Airman 1st Class Taylor N. Thompson, 22nd Civil Engineering Squadron fire apprentice deploys hand lines during a drill Sept. 23, 2019, at McConnell Air Force Base, Kan. The drill is practiced to ensure firefighters can properly release and carry the hand line at a confirmed smoke or fire location. (U.S. Air Force photo by Airman 1st Class Nilsa E. Garcia)

Firefighters from the 22nd Civil Engineering Squadron practice water attack patterns Sept. 23, 2019, at McConnell Air Force Base, Kan.

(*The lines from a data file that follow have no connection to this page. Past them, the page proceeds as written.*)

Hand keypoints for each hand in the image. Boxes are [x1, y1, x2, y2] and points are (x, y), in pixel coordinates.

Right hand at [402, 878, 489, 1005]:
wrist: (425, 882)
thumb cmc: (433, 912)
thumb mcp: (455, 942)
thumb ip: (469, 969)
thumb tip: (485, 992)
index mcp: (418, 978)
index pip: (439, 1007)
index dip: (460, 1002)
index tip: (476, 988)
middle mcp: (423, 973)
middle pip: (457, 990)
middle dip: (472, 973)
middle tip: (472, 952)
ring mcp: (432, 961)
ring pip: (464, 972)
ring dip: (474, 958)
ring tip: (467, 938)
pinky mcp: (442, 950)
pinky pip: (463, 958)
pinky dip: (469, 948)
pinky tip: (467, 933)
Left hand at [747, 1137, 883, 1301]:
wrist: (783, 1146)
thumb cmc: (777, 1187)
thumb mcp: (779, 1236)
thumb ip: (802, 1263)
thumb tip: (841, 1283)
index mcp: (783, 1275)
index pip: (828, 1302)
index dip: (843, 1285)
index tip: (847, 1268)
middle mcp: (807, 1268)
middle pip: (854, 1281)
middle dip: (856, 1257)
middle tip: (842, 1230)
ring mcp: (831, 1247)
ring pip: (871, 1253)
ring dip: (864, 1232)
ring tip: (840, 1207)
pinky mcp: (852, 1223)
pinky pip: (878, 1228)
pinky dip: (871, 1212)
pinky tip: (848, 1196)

The exercise consists of spraying water in “T” and “O” patterns in order to cool the air while simultaneously extinguishing the fire. (U.S. Air Force photo by Airman 1st Class Nilsa E. Garcia)

Firefighters from the 22nd Civil Engineering Squadron practice water attack patterns Sept. 23, 2019, at McConnell Air Force Base, Kan. The exercise consists of spraying water in “T” and “O” patterns in order to cool the air while simultaneously extinguishing the fire. (U.S. Air Force photo by Airman 1st Class Nilsa E. Garcia)

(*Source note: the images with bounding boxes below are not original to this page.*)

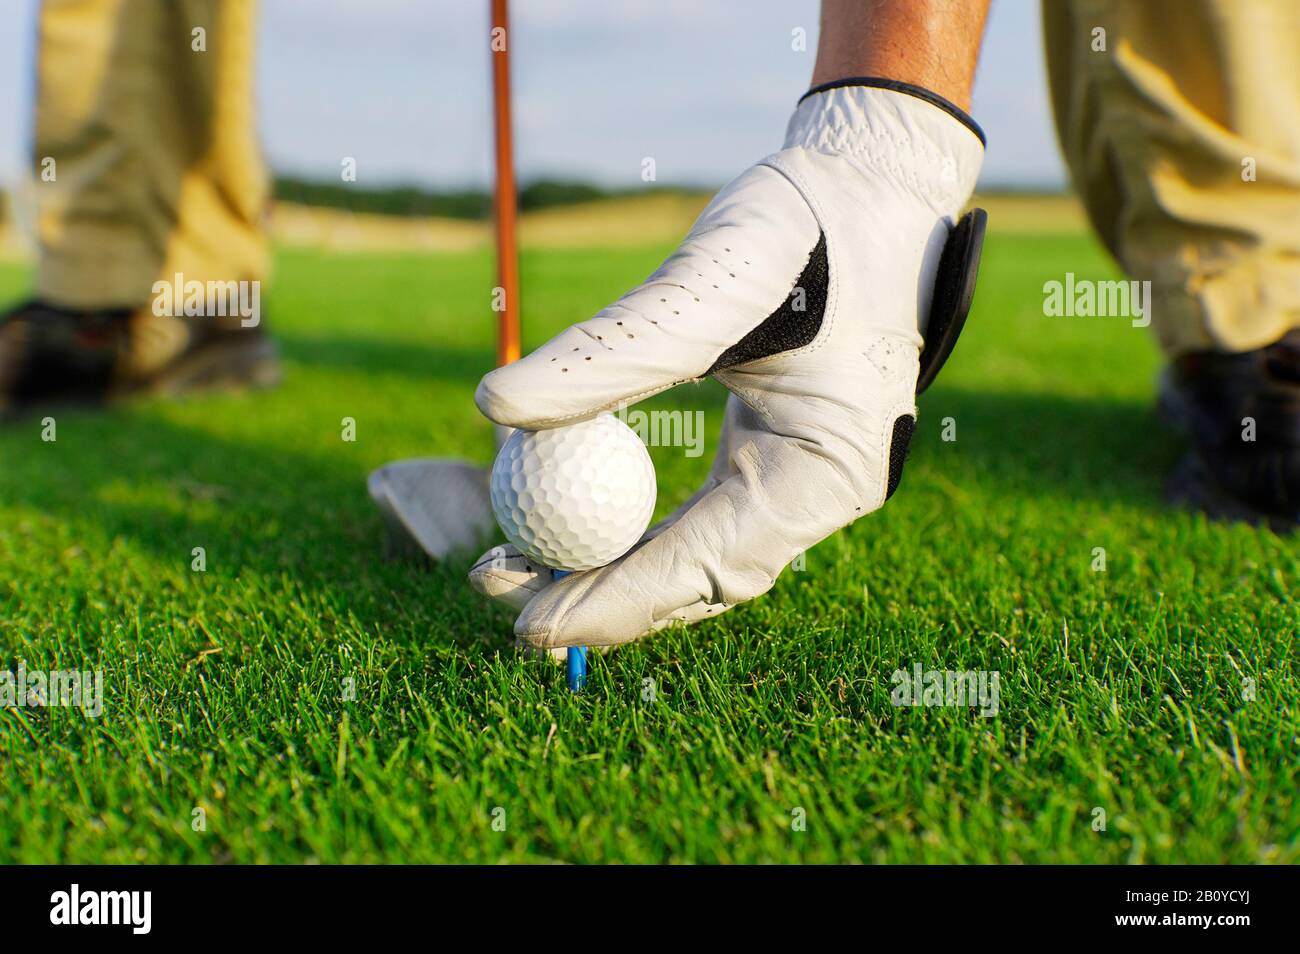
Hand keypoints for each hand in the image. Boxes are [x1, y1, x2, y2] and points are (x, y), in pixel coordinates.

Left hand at [470, 80, 984, 650]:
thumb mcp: (710, 278)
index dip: (612, 601)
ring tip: (514, 559)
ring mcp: (806, 478)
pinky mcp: (781, 455)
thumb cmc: (810, 220)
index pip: (705, 563)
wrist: (878, 181)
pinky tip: (575, 517)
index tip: (526, 626)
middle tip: (494, 586)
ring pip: (697, 555)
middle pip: (697, 578)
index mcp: (826, 468)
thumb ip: (610, 350)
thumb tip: (494, 404)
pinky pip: (703, 514)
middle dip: (597, 596)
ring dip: (609, 567)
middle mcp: (823, 492)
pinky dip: (636, 525)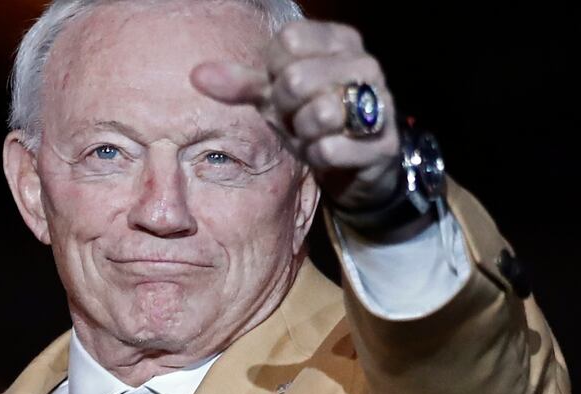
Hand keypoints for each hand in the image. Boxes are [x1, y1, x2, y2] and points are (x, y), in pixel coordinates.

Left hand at [191, 20, 401, 210]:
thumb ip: (240, 84)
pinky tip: (326, 153)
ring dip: (304, 133)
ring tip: (311, 134)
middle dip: (286, 107)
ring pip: (320, 112)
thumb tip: (197, 75)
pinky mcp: (382, 144)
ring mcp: (380, 102)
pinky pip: (331, 148)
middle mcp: (364, 64)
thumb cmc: (309, 120)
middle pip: (297, 78)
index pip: (288, 40)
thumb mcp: (273, 99)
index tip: (283, 87)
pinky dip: (318, 156)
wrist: (353, 165)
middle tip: (295, 117)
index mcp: (338, 40)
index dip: (274, 71)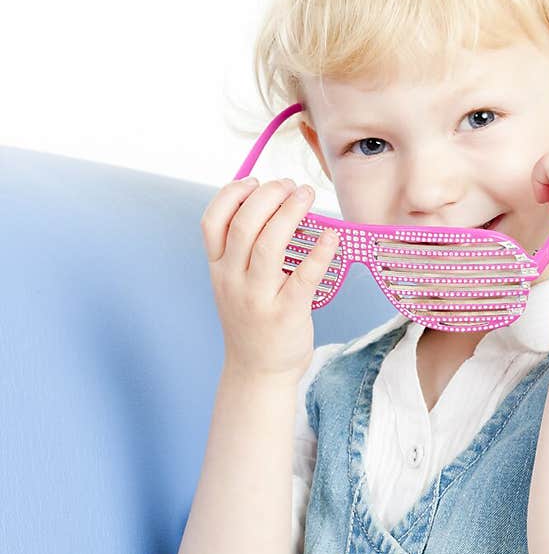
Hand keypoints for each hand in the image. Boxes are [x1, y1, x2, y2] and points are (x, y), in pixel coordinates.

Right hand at [200, 177, 339, 378]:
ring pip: (269, 244)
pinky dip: (319, 252)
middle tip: (291, 185)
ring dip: (290, 212)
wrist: (257, 372)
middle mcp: (232, 280)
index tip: (255, 181)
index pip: (212, 221)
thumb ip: (241, 250)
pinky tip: (331, 236)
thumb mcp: (233, 284)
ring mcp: (258, 298)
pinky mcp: (287, 313)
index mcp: (218, 269)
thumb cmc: (252, 320)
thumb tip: (271, 203)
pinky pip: (304, 276)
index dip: (232, 194)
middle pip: (244, 225)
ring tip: (306, 195)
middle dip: (269, 195)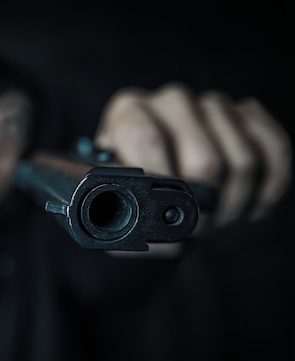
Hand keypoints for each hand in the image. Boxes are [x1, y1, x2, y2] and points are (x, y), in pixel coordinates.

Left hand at [95, 82, 291, 232]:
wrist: (158, 192)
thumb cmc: (132, 200)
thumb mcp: (113, 207)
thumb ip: (117, 213)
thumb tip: (143, 227)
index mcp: (127, 115)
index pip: (146, 139)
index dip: (162, 186)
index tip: (166, 215)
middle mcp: (169, 101)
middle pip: (204, 159)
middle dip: (204, 209)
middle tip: (195, 229)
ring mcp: (211, 104)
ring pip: (243, 160)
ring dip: (236, 204)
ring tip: (215, 218)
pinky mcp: (248, 114)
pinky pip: (276, 149)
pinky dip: (270, 187)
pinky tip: (250, 203)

MCCONNELL AIR FORCE BASE, Kan. --

Airman 1st Class Taylor N. Thompson, 22nd Civil Engineering Squadron fire protection apprentice, is currently serving as the first female firefighter to be assigned to McConnell Air Force Base in over 20 years. 

 

From a young age, the walls of a fire station have always felt like a second home to Thompson. Her passion for fire protection stems from her father, Jacob Thompson, who served as a firefighter for 24 years in their hometown of Monongah, West Virginia.

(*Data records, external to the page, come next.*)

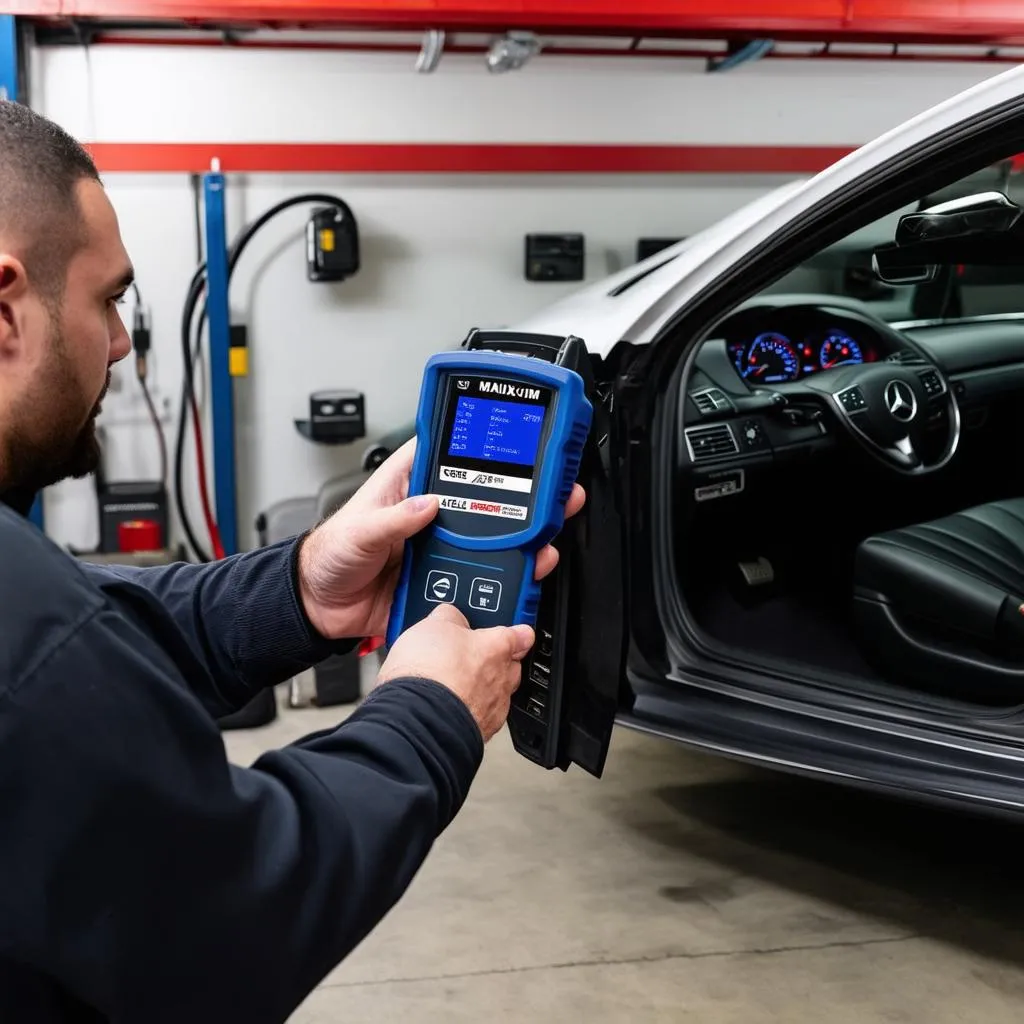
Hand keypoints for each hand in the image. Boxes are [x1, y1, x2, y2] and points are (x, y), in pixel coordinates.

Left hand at [297, 438, 585, 640]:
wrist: (321, 608)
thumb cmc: (330, 556)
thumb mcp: (357, 529)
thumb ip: (393, 518)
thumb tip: (426, 504)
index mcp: (408, 486)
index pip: (450, 455)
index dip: (483, 445)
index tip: (518, 439)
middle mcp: (431, 513)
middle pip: (487, 498)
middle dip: (525, 494)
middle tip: (556, 491)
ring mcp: (441, 547)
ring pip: (491, 538)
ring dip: (521, 539)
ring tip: (547, 538)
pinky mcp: (444, 578)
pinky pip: (480, 577)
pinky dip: (503, 578)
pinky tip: (523, 576)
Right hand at [378, 604, 532, 740]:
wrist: (416, 716)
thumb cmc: (429, 671)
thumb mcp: (432, 625)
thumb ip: (450, 618)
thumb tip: (452, 616)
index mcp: (497, 646)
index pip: (522, 635)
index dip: (517, 632)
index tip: (514, 632)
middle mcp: (502, 678)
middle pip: (509, 666)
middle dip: (492, 662)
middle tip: (466, 657)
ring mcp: (493, 707)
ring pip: (495, 694)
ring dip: (478, 689)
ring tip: (449, 684)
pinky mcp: (480, 732)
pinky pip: (480, 717)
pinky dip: (467, 712)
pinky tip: (445, 706)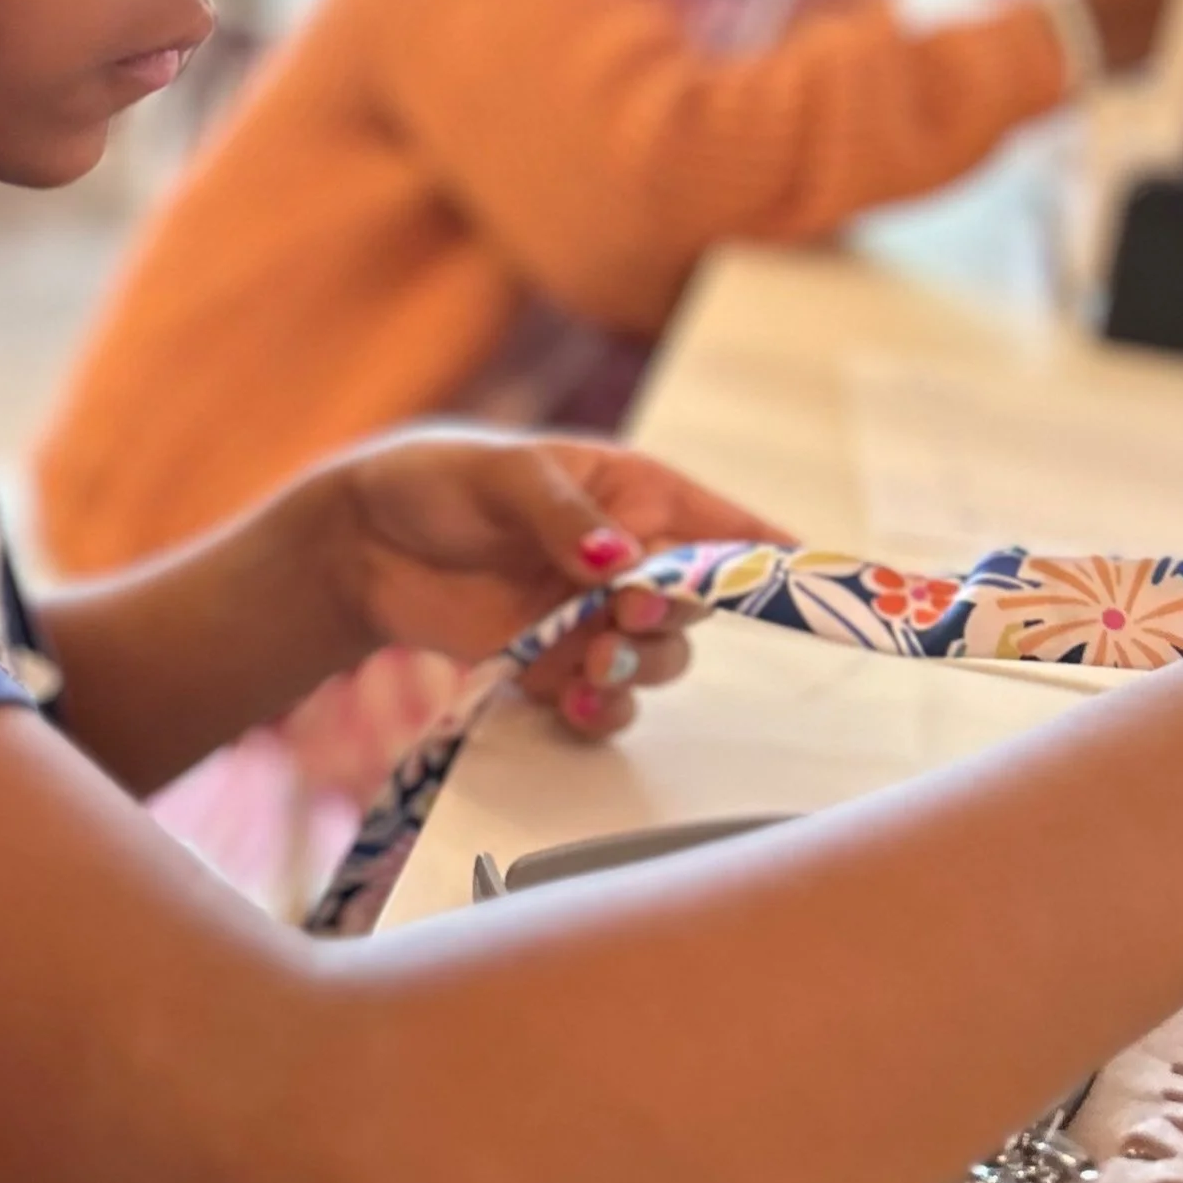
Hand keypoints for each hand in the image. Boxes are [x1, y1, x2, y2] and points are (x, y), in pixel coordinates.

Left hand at [321, 431, 786, 742]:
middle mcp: (628, 557)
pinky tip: (570, 695)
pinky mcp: (554, 663)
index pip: (728, 527)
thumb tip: (622, 561)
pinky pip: (607, 699)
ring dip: (635, 664)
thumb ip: (566, 516)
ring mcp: (593, 614)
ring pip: (658, 658)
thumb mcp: (502, 477)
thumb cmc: (435, 482)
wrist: (360, 546)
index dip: (780, 560)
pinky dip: (600, 705)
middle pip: (697, 604)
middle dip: (670, 615)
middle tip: (621, 610)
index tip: (823, 589)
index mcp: (634, 493)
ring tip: (585, 653)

“I would always put my dad’s gear on, walk around and sit in the trucks,” said Thompson. 

 

Prior to her enlistment, Thompson served as a volunteer firefighter for two years in West Virginia. Now, as a fourth-generation firefighter herself, Thompson has quickly proven to be an asset to her team.  

 

“Right now she hasn’t skipped a beat,” said Edward Sanchez, 22nd Civil Engineering Squadron chief of fire protection. “She’s on top and on target. [Thompson’s] coming in and knocking out her training.”

 

As a new Airman in the station, the daily pressures can be difficult to manage without the right team behind you. Thompson gives credit to her fellow firefighters for not only their unwavering support, but respect as well. 

 

“They don’t see me as female in the fire station,” said Thompson. “They see me as another firefighter.”

 

Since arriving at McConnell, the opportunity to focus on her training has helped Thompson develop her skills as a firefighter. From the moment a call is made to the station, firefighters have exactly one minute to fully don their gear and be on the truck. A firefighter’s ability to quickly react can be the difference between life and death.

 

“You have people’s lives in your hands,” said Thompson. “That’s stressful.”

 

The team at Station 1 trains daily with the intention of having their skills become second nature in the event of an emergency. Each day involves classroom technical training followed by an outdoor objective.

 

While the days may be long and the training can be challenging, Thompson faces each day with one idea in mind: to make her father proud. 

 

“Before I do anything [I think]: Gotta make my dad proud. Can’t let him down,” said Thompson. 

 

Under the guidance of her fellow firefighters and the support of her leadership, Thompson plans to continue to work hard during her time at McConnell and aims to one day become a lieutenant in the fire station, just like her father. She hopes to inspire other women in the Air Force and lead by example throughout her military career.

 

“I'm going to dedicate my life to it,” said Thompson. “This is the only career I want. I don’t ever want to do anything else.”